New theories of gravity fail to handle gravitational waves’ impact on Milky Way.
Ars Technica said:Late in the 20th century, scientists discovered something amazing: gravity doesn't just suck, it also blows. This knowledge comes to us by looking at distant supernovae and determining how fast they are receding from us. It turns out that the rate at which objects are receding from us is accelerating. The Universe isn't just expanding; it is expanding faster each day.
General relativity can cope with that—sort of—by adding a cosmological constant. This constant turns up naturally from the math, but neither the math nor the physics tells us what its value should be. Explaining what this constant might mean physically also turns out to be a bit tricky. There are many models, but the big obstacle to most of them is that they don't just add a constant term to general relativity. Instead, most of them have additional physical consequences.
Now, many of these models that seemed to fit with all the data may not fit after all. That's because these models predict unreasonable gravitational wave distortions within galaxies.

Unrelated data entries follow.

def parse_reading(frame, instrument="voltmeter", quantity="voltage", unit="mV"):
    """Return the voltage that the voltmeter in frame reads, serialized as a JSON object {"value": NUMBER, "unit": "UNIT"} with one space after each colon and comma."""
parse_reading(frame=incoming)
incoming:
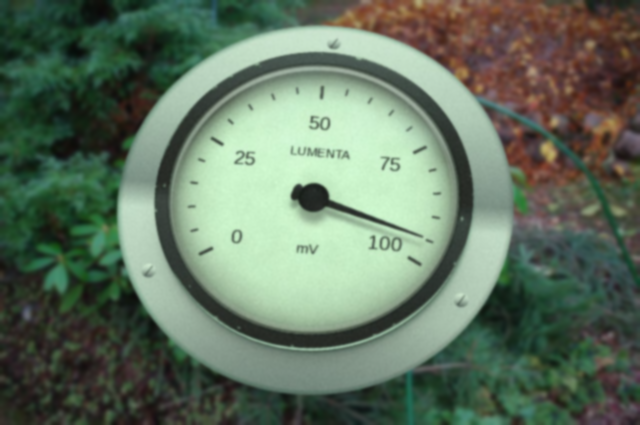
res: {"value": 95, "unit": "mV"}
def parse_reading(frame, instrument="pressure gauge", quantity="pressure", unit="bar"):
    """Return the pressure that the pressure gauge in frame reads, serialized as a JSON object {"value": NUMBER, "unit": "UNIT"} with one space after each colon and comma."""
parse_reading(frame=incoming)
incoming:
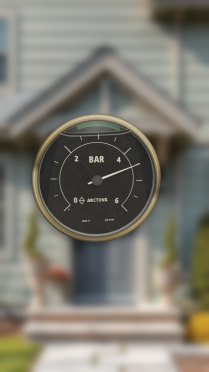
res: {"value": 4.5, "unit": "bar"}
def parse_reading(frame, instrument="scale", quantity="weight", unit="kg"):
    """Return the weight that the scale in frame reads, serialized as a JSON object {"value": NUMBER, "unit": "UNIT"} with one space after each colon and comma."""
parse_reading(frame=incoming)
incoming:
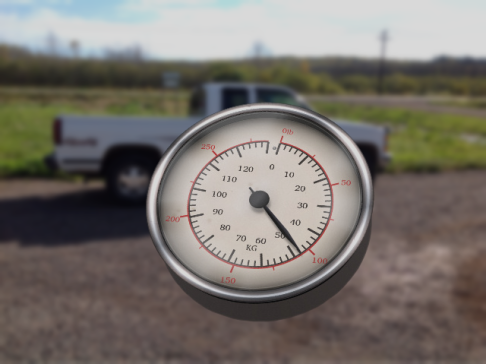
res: {"value": 48, "unit": "kg"}
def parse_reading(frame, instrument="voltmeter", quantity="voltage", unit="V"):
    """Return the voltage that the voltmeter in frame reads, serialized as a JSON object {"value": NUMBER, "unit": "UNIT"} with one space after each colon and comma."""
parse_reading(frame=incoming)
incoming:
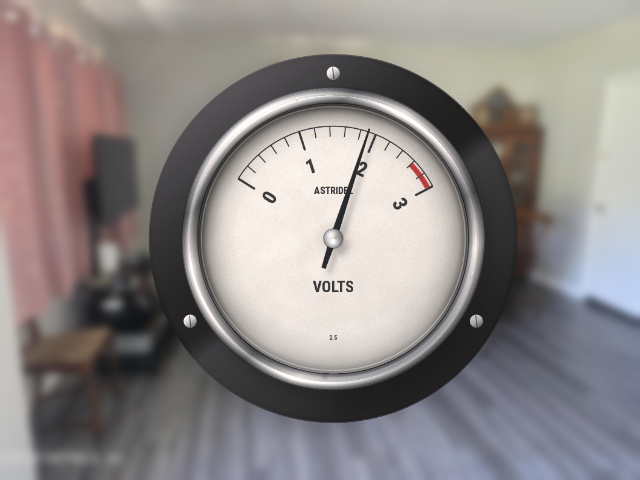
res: {"value": 1.9, "unit": "V"}
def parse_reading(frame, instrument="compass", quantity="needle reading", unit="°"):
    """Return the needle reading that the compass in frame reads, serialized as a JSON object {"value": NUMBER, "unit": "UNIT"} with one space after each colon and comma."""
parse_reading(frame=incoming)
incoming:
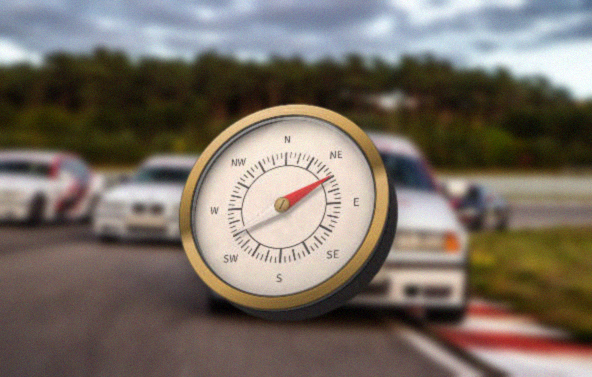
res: {"value": 60, "unit": "°"}
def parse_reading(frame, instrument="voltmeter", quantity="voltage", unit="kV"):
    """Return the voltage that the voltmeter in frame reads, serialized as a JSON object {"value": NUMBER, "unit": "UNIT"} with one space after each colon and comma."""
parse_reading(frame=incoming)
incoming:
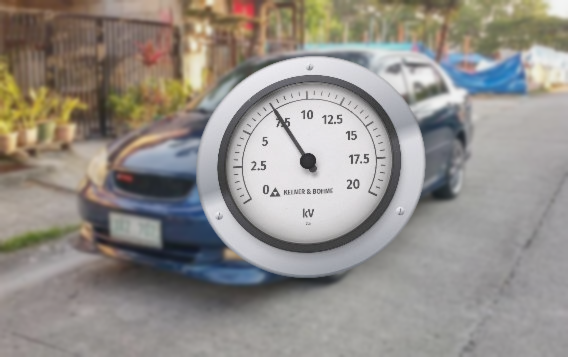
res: {"value": 7.5, "unit": "kV"}
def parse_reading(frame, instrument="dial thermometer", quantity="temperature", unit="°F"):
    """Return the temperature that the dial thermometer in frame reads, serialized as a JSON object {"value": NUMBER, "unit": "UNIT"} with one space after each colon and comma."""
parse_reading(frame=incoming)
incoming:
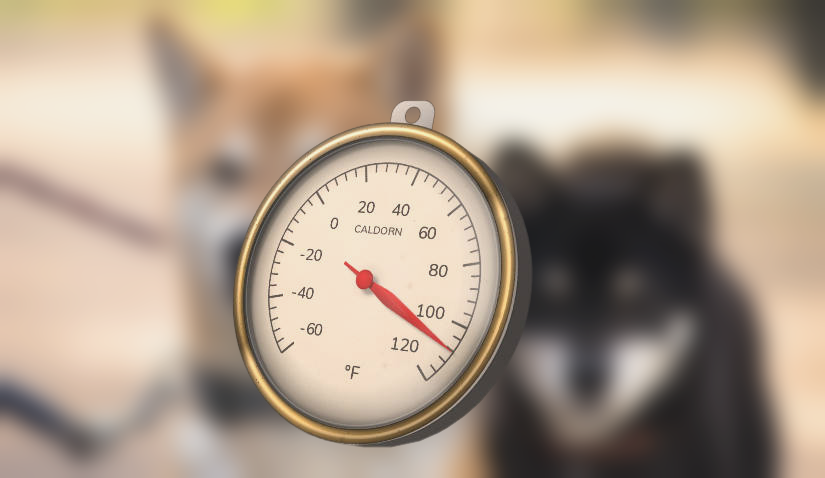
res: {"value": 108, "unit": "°F"}
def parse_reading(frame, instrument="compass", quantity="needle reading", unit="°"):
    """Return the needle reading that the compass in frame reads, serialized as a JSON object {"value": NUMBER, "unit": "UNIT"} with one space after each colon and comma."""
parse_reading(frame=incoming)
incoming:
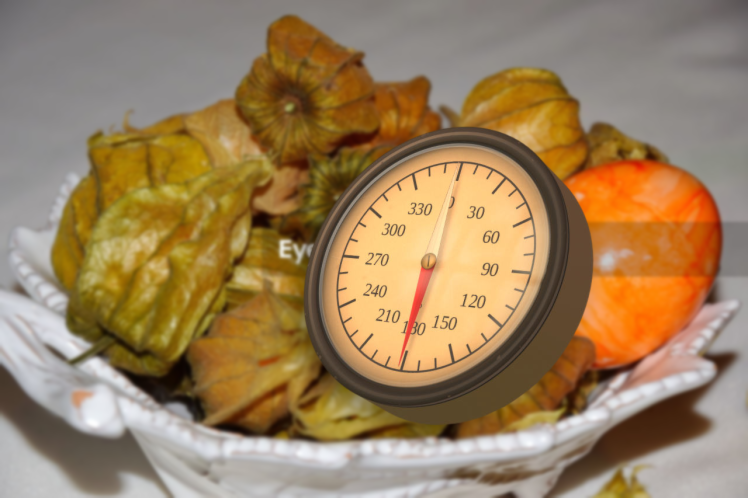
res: {"value": 180, "unit": "°"}
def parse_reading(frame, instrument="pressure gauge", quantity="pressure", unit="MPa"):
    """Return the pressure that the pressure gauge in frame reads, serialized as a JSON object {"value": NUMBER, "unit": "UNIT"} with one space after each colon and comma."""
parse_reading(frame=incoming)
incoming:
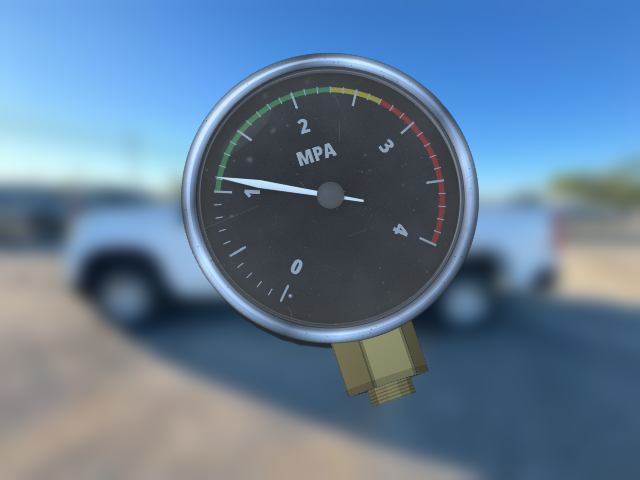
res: {"value": 1.1, "unit": "MPa"}
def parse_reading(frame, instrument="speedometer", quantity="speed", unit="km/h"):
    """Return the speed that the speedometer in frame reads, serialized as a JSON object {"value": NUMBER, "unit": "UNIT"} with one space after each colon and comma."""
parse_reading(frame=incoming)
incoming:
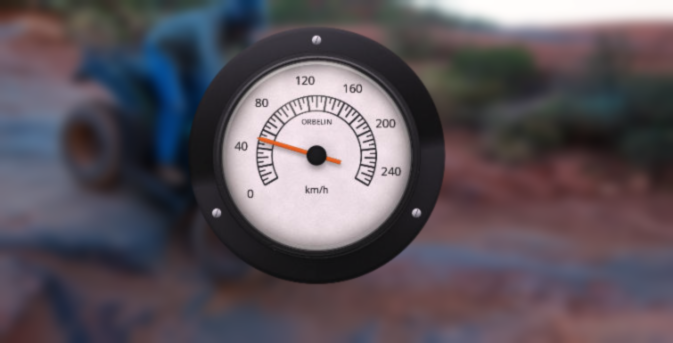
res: {"value": 50, "unit": "km/h"}
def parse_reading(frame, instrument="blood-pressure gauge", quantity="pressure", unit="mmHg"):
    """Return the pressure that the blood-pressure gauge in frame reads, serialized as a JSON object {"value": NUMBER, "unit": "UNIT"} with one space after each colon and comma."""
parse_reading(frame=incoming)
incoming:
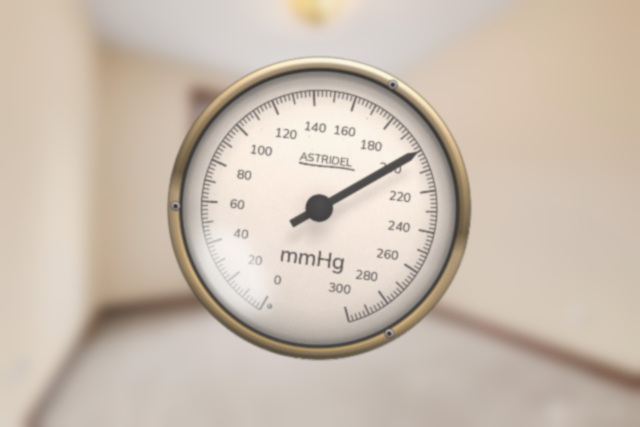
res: {"value": 200, "unit": "mmHg"}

The accelerating expansion of the Universe has consequences, which might be best highlighted by looking at the alternatives. If the rate of expansion of the Universe was slowing, that would mean gravity sucks, and there is enough mass in the Universe to draw it all back together (let us prepare for our fiery gravitational death). If the rate of the expansion of the Universe was constant, we could say: gravity sucks, but there simply isn't enough mass in the Universe to draw it all back together. Our destiny is boredom, and nothing special is going on.

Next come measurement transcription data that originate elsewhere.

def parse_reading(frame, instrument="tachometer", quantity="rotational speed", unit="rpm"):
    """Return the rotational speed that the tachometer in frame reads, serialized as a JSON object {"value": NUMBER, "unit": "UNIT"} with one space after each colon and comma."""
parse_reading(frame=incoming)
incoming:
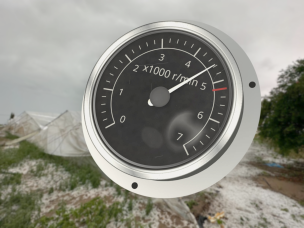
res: {"value": 4600, "unit": "rpm"}
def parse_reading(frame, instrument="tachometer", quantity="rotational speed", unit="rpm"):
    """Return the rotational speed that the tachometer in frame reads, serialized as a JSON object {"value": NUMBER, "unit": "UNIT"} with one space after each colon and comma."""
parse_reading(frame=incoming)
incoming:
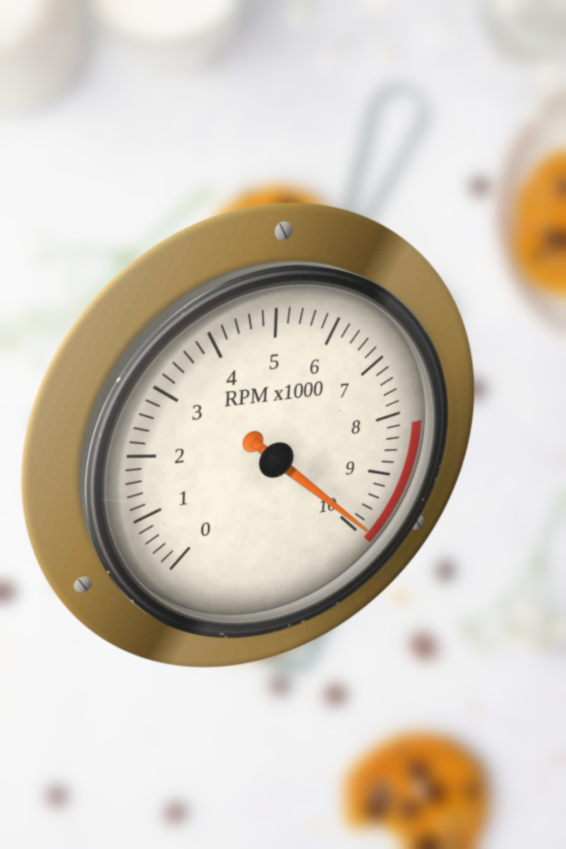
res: {"value": 9900, "unit": "rpm"}
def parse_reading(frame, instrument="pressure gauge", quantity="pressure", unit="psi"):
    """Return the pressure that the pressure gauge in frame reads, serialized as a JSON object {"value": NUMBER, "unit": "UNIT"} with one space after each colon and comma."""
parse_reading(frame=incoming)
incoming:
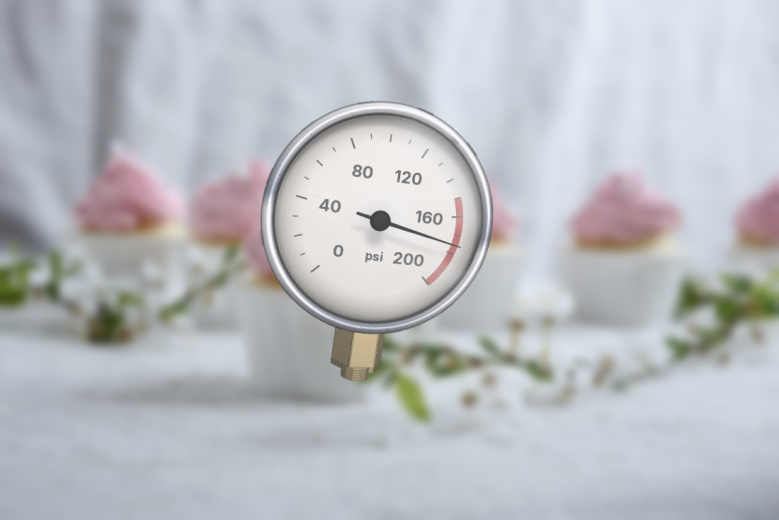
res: {"value": 175, "unit": "psi"}
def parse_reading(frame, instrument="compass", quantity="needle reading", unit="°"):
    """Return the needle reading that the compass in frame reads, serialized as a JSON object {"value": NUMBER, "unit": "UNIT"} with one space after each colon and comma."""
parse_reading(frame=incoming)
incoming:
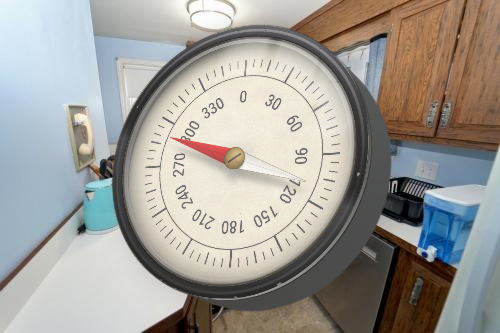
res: {"value": 290, "unit": "°"}
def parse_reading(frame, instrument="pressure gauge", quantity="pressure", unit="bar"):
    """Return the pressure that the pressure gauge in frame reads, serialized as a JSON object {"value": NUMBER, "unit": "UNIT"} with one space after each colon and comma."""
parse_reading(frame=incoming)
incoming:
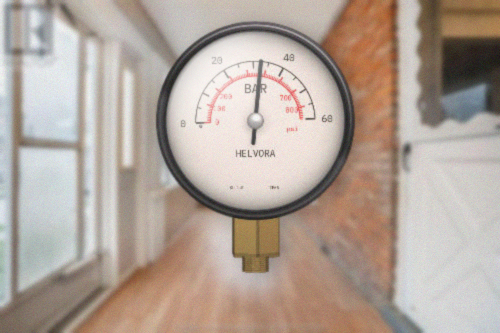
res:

To be accelerating, something has to be pushing. At some length scale, gravity has to push, not pull. The tricky part is that general relativity makes some pretty accurate predictions about the Universe at scales ranging from the orbit and wobble of Mercury right up to the formation of galaxies and galaxy clusters and beyond. Any new version of gravity that includes a push has to match all of that data.

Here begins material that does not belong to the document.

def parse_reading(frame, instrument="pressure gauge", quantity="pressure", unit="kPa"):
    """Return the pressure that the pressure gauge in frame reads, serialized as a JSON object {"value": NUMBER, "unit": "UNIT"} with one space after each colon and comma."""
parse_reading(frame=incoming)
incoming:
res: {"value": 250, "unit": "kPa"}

This is best summed up by saying that reality has a nasty habit of slapping people who try to modify general relativity. After a couple of black eyes, even the most hard-headed scientist gets the message. Yet, a modification has to be made. So a popular approach is to build in a modification that pushes at very large scales and dies away at shorter scales through some kind of screening mechanism. This should preserve general relativity as we observe it and still give the Universe the acceleration it needs.